**Task to complete:**
Every record below should be transcribed exactly. Omit the images.

----

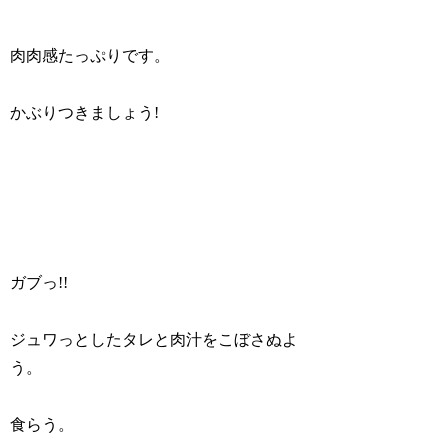
肉肉感たっぷりです。
かぶりつきましょう!
ガブっ!!
ジュワっとしたタレと肉汁をこぼさぬよ
う。
食らう。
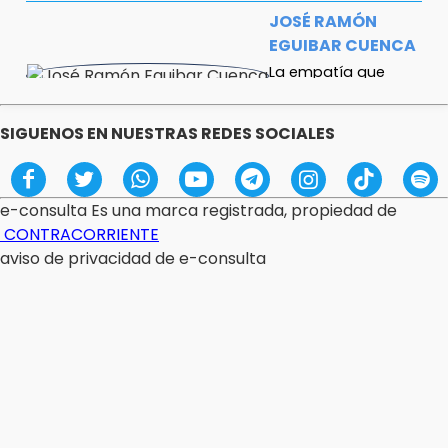
JOSÉ RAMÓN
EGUIBAR CUENCA
La empatía que
mostramos
depende de cómo
dormimos
SIGUENOS EN NUESTRAS REDES SOCIALES
JOSÉL MOCTEZUMA
Armenta no solapará
e-consulta Es una marca registrada, propiedad de
gobernantes fantoches y
CONTRACORRIENTE
omisos
aviso de privacidad de e-consulta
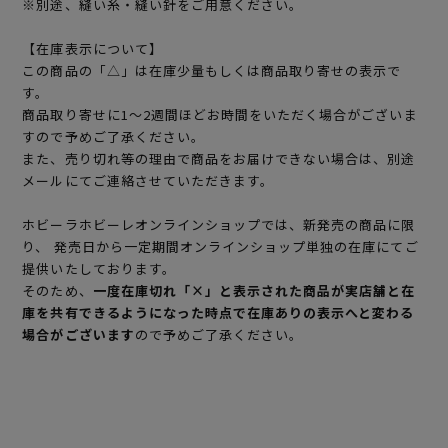
※別途、縫い糸・縫い針をご用意ください。
【在庫表示について】
この商品の「△」は在庫少量もしくは商品取り寄せの表示で
す。
商品取り寄せに1～2週間ほどお時間をいただく場合がございま
すので予めご了承ください。
また、売り切れ等の理由で商品をお届けできない場合は、別途
メールにてご連絡させていただきます。
ホビーラホビーレオンラインショップでは、新発売の商品に限
り、 発売日から一定期間オンラインショップ単独の在庫にてご
提供いたしております。
そのため、
一度在庫切れ「×」と表示された商品が実店舗と在
庫を共有できるようになった時点で在庫ありの表示へと変わる
場合がございます
ので予めご了承ください。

----

**Task answer:**
肉肉感たっぷりです。
かぶりつきましょう!
ガブっ!!
ジュワっとしたタレと肉汁をこぼさぬよ
う。
食らう。
JOSÉ RAMÓN
EGUIBAR CUENCA
La empatía que
mostramos
depende de cómo
dormimos
SIGUENOS EN NUESTRAS REDES SOCIALES
JOSÉL MOCTEZUMA
Armenta no solapará
e-consulta Es una marca registrada, propiedad de
gobernantes fantoches y
CONTRACORRIENTE
omisos
aviso de privacidad de e-consulta
※別途、縫い糸・縫い針をご用意ください。
【在庫表示について】
この商品の「△」は在庫少量もしくは商品取り寄せの表示で
す。
商品取り寄せに1～2週間ほどお時間をいただく場合がございま
すので予めご了承ください。
また、売り切れ等の理由で商品をお届けできない場合は、別途
メールにてご連絡させていただきます。
ホビーラホビーレオンラインショップでは、新発売の商品に限
り、 発売日から一定期間オンラインショップ単独の在庫にてご
提供いたしております。
そのため、
一度在庫切れ「×」と表示された商品が実店舗と在
庫を共有できるようになった時点で在庫ありの表示へと変わる
場合がございます
ので予めご了承ください。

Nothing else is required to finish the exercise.